Current Squid and related development projects
Xenion is working on a number of Squid-related projects to improve functionality, performance and reliability in today's environments.
Xenion is also developing packages for configuration, management, reporting and auditing which can be purchased seperately or as part of a support contract.
These projects are funded by a combination of support contracts and development contracts. Part proceeds of all support contracts are put toward public Squid development. For further information on the suite of Squid support contracts available please visit the Support Page.
Current Projects
Optimisation Work
Adrian Chadd is working on a number of improvements to Squid to reduce memory and CPU usage for most modern workloads.
Some of this work has made it into Squid-2.7 and Squid-2.8 providing a noticable improvement in general performance. The majority of ongoing improvements is going into the Lusca web proxy/cache project.
Please contact Xenion for more information.
Multi-CPU support
Xenion is also working on improving the Squid-2/Lusca codebase to be ready for fully using multiple CPU cores. This involves key structural changes to the codebase in preparation for further modularisation and code reorganisation which will make it easier to break separate parts of the codebase into threads and processes.

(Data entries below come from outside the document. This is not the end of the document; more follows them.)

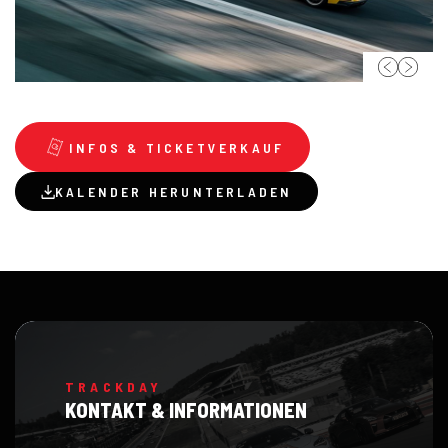
INFOS & TICKETVERKAUF
KALENDER HERUNTERLADEN
TRACKDAY
KONTAKT & INFORMATIONEN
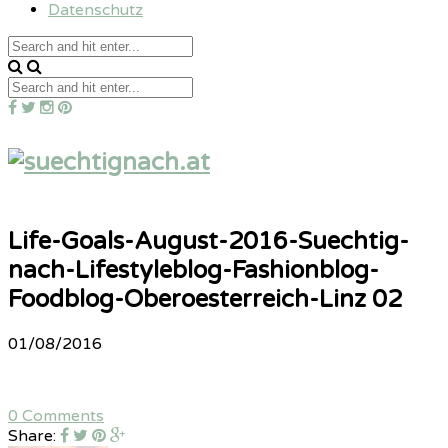
Datenschutz
Life-Goals-August-2016-Suechtig-
nach-Lifestyleblog-Fashionblog-
Foodblog-Oberoesterreich-Linz 02
01/08/2016
0 Comments
Share:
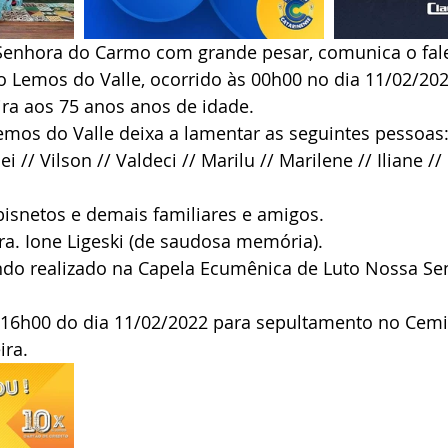
Senhora do Carmo com grande pesar, comunica o fal
o Lemos do Valle, ocorrido às 00h00 no dia 11/02/20
ira aos 75 anos anos de idade.
emos do Valle deixa a lamentar as seguintes pessoas
i // Vilson // Valdeci // Marilu // Marilene // Iliane //
bisnetos e demais familiares e amigos.
a. Ione Ligeski (de saudosa memória).
endo realizado na Capela Ecumênica de Luto Nossa Se
s 16h00 do dia 11/02/2022 para sepultamento no Cemi
ira.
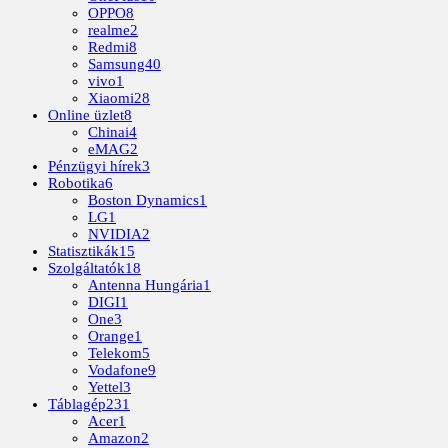
OPPO
8
realme
2
Redmi
8
Samsung
40
vivo
1
Xiaomi
28
Online üzlet
8
Chinai
4
eMAG
2
Pénzügyi hírek
3
Robotika
6
Boston Dynamics
1
LG
1
NVIDIA
2
Statisztikák
15
Szolgáltatók
18
Antenna Hungária
1
DIGI
1
One
3
Orange
1
Telekom
5
Vodafone
9
Yettel
3
Táblagép
231
Acer
1
Amazon
2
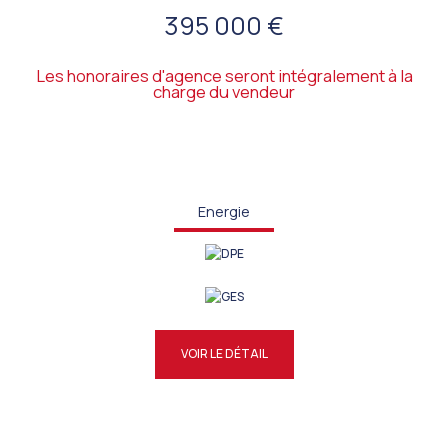
395 000 €
Les honoraires d'agence seront intégralement à la
charge du vendeur
Energie
VOIR LE DÉTAIL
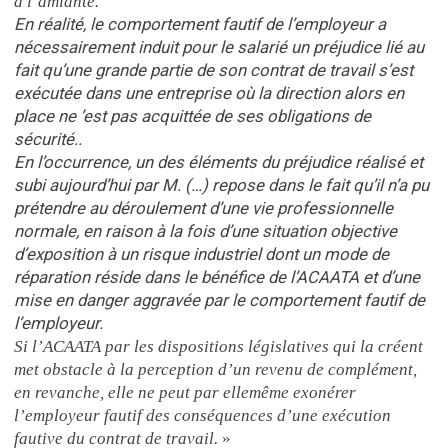
à l’amiante.
En réalité, le comportement fautif de l’employeur a
nécessairement induit pour le salarié un préjudice lié au
fait qu’une grande partie de son contrat de travail s’est
exécutée dans une entreprise où la direction alors en
place ne ’est pas acquittée de ses obligations de
sécurité..
En l’occurrence, un des éléments du préjudice réalisé et
subi aujourd’hui par M. (…) repose dans le fait qu’il n’a pu
prétendre au déroulement d’une vie professionnelle
normale, en raison à la fois d’une situation objective
d’exposition à un risque industriel dont un mode de
réparation réside dans le bénéfice de l’ACAATA et d’une
mise en danger aggravée par le comportement fautif de
l’employeur.
Si l’ACAATA par les dispositions législatives qui la créent
met obstacle à la perception d’un revenu de complément,
en revanche, elle ne peut par ellemême exonérer
l’employeur fautif des conséquences d’une exécution
fautive du contrat de travail.
»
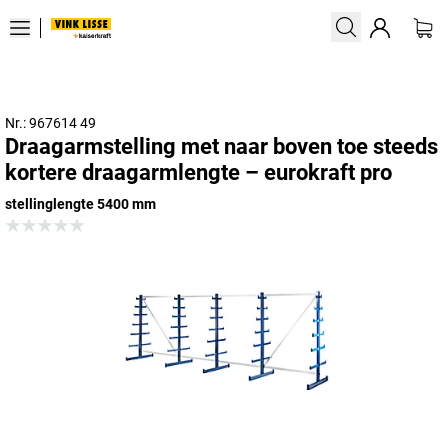
Nr.: 967614 49
Draagarmstelling met naar boven toe steeds
kortere draagarmlengte – eurokraft pro
stellinglengte 5400 mm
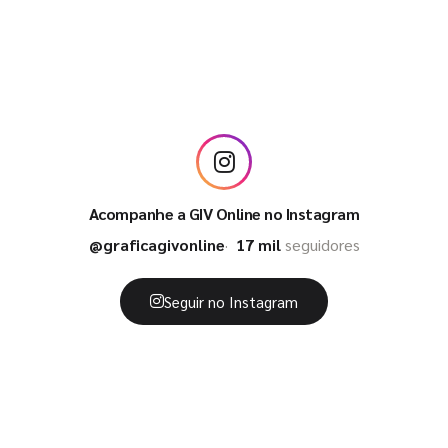
Acompanhe a GIV Online no Instagram
@graficagivonline
17 mil
seguidores
Seguir no Instagram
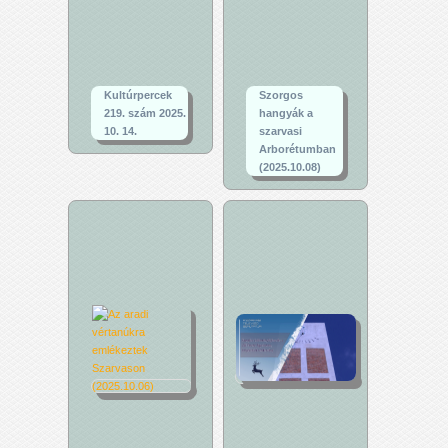
Kultúrpercek
Szorgos
219. szám 2025.
hangyák a
10. 14.
szarvasi
Arborétumban
(2025.10.08)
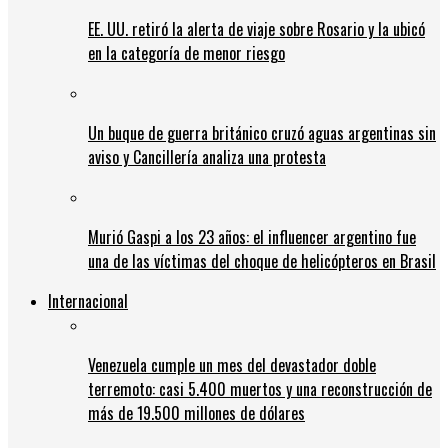
EE. UU. retiró la alerta de viaje sobre Rosario y la ubicó
en la categoría de menor riesgo
Un buque de guerra británico cruzó aguas argentinas sin
aviso y Cancillería analiza una protesta
Murió Gaspi a los 23 años: el influencer argentino fue
una de las víctimas del choque de helicópteros en Brasil
Internacional
Venezuela cumple un mes del devastador doble
terremoto: casi 5.400 muertos y una reconstrucción de
más de 19.500 millones de dólares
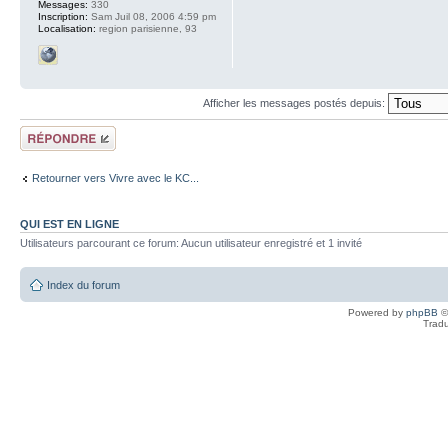
Messages:
330
Inscription:
Sam Juil 08, 2006 4:59 pm
Localisation:
region parisienne, 93
Afficher les messages postés depuis:
Répondre
Retourner vers Vivre avec le KC...
QUI EST EN LIGNE
Utilisateurs parcourant ce forum: Aucun utilisateur enregistré et 1 invité
Index du forum
Powered by
phpBB
©
Tradu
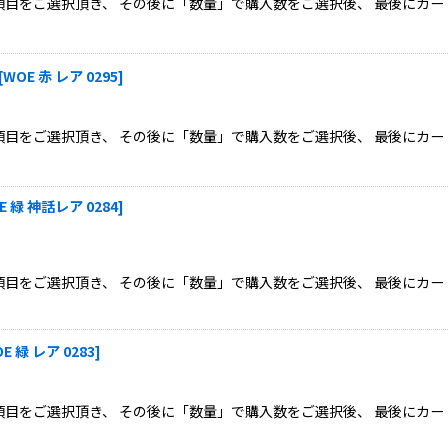
目をご選択頂き、 その後に「数量」で購入数をご選択後、 最後にカー
[
WOE 赤 レア 0295
]
目をご選択頂き、 その後に「数量」で購入数をご選択後、 最後にカー
E 緑 神話レア 0284
]
目をご選択頂き、 その後に「数量」で購入数をご選択後、 最後にカー
E 緑 レア 0283
]
目をご選択頂き、 その後に「数量」で購入数をご選択後、 最後にカー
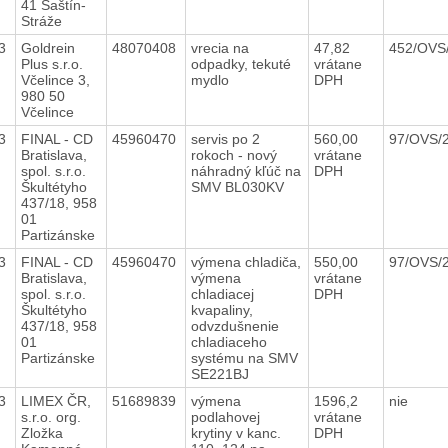
41 Šaštín-
Stráže
23
Goldrein
48070408
vrecia na
47,82
452/OVS
Plus s.r.o.
odpadky, tekuté
vrátane
Včelince 3,
mydlo
DPH
980 50
Včelince
23
FINAL - CD
45960470
servis po 2
560,00
97/OVS/
Bratislava,
rokoch - nový
vrátane
spol. s.r.o.
náhradný kľúč na
DPH
Škultétyho
SMV BL030KV
437/18, 958
01
Partizánske
23
FINAL - CD
45960470
výmena chladiča,
550,00
97/OVS/
Bratislava,
výmena
vrátane
spol. s.r.o.
chladiacej
DPH
Škultétyho
kvapaliny,
437/18, 958
odvzdušnenie
01
chladiaceho
Partizánske
systému na SMV
SE221BJ
23
LIMEX ČR,
51689839
výmena
1596,2
nie
s.r.o. org.
podlahovej
vrátane
Zložka
krytiny v kanc.
DPH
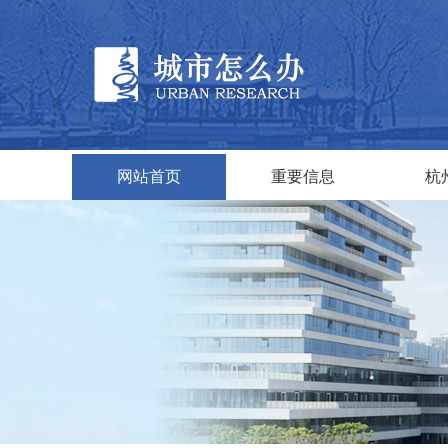
网站首页
重要信息
杭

Xenion is actively seeking sponsorship in this area. Please contact Xenion if you're interested.
Squid Reporting
Xenion is building a suite of simple reporting tools to provide basic site and user reporting for the typical enterprise. Further information is available on the Squid reporting website.
Full transparent proxying support
Xenion is currently working on integrating various transparent interception methods into Lusca, a fork of the Squid-2 codebase. These include support for Linux TPROXY2 and TPROXY4; FreeBSD's full interception proxying support and soon NetBSD/OpenBSD.
The support will include changes to the code to correctly handle corner cases - including pass-through for non-HTTP methods and connections to hosts which are only available in client-side private DNS. Further changes to WCCPv2 interception and management may also be included.
Lastly, the interception logic, configuration and management will be completely documented so users and developers alike can easily understand how to both configure it and harness it in their own projects.
Part of this work (FreeBSD-side interception and TPROXY cleanup) is being sponsored by Magic Island Technology.